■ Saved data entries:

>>>

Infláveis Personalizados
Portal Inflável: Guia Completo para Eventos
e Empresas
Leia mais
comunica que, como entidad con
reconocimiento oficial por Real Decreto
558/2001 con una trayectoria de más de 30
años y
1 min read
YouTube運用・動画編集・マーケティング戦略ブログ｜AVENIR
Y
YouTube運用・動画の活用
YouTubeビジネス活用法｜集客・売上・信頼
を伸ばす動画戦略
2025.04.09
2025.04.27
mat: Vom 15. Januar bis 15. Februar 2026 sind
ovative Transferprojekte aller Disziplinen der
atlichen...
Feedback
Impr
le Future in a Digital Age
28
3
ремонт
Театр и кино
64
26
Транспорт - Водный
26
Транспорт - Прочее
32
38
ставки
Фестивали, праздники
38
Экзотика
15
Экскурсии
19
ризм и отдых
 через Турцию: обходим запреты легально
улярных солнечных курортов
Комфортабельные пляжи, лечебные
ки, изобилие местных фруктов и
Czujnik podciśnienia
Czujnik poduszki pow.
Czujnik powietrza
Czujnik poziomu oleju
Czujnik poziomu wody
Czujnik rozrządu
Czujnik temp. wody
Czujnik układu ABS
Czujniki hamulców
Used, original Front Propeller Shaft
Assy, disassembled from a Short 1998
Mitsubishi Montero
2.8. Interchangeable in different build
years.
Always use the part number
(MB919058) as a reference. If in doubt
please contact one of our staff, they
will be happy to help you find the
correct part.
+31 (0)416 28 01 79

<<<

Look through the records above for the word "poziomu" and state how many lines contain it, giving the number alone.

■ Reply:
2